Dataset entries
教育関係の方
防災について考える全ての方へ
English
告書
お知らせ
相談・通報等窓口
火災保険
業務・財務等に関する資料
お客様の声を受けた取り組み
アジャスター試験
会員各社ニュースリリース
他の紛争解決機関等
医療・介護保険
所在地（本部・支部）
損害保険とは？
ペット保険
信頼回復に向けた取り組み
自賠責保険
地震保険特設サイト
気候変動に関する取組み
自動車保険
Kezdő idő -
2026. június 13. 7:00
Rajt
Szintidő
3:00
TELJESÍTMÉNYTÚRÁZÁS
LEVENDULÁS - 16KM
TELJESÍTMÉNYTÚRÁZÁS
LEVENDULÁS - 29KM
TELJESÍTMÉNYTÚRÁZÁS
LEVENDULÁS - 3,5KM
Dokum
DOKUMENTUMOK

**What is needed**
Only lines that contain the string "LEVENDULÁS" count; pick each one out of the records and copy it.

**The completed task**
LEVENDULÁS - 16KM
LEVENDULÁS - 29KM
LEVENDULÁS - 3,5KM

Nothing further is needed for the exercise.